In the 1980s, the previous loosely organized, grassroots marches became more organized and yet less radical parades. Under pressure from conservative community members, the marches dropped "Liberation" and "Freedom" from their names, replacing them with the philosophy of "Gay Pride."  However, the Greek lambda symbol and the pink triangle, which had been revolutionary symbols of the Gay Liberation Movement, were incorporated into the Gay Pride, or Pride, movement, providing some symbolic continuity with its more radical beginnings.

In 1997, the very first rainbow flag was flown over a government building in the state of RI. Soon after, in 2001, the Illuminated Night Parade that transformed the Pride celebration was launched.

== PrideFest ==
PrideFest is an annual LGBT pride celebration, coinciding with Pride Month. The current iteration consists of several events held during a designated weekend in mid-June. In 2019, the Saturday of PrideFest included the Hasbro Kids Zone, food trucks, and live entertainment during the day, followed by the Illuminated Night Pride Parade in the evening. The following Sunday featured a drag brunch.

The Illuminated Pride Parade is PrideFest's largest event, attracting over 100,000 attendees in 2019, exceeding the expectations of 60,000 attendees. After being introduced in 2001, the parade dramatically boosted the attendance and community involvement in PrideFest.

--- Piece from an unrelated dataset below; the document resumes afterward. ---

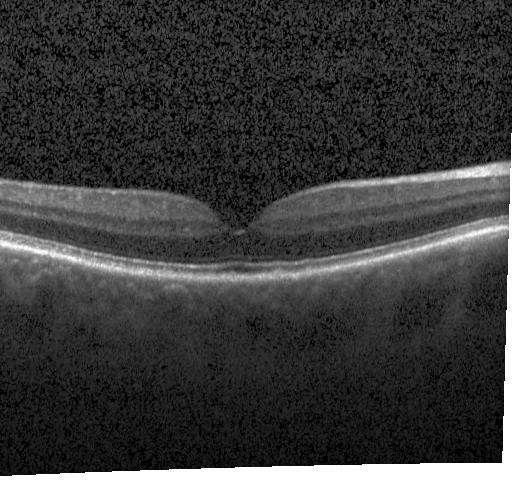 Diagnosis: neither choroidal neovascularization, diabetic macular edema, nor drusen.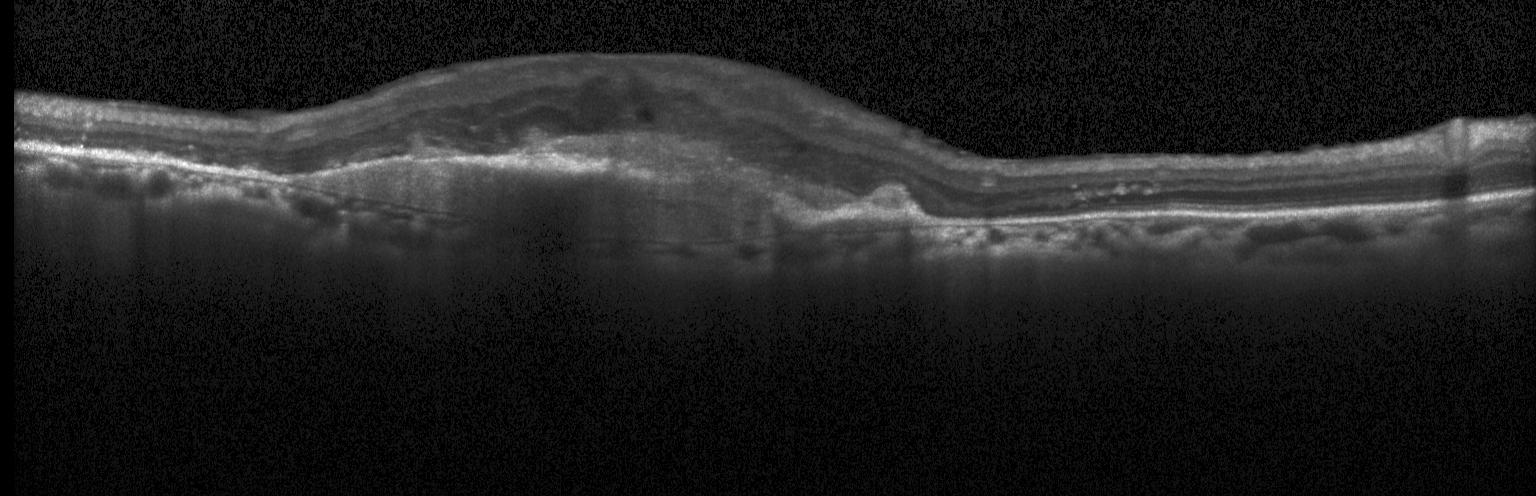

Spectral-domain OCT, OCT B-scan, Heidelberg Spectralis OCT system.
Choroidal neovascularization (CNV).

In 2018, PrideFest led to Providence being listed as one of the "World's Best Destinations for LGBT Pride Celebrations" by National Geographic.

== Organization ==
Rhode Island Pride is a 501(c)3 organization consisting of various committees, volunteers, and a board of directors. The organization hosts year-round events and programs for the Rhode Island community, including the Rhode Island Pride Honors Gala and the Rhode Island Pride Pageant.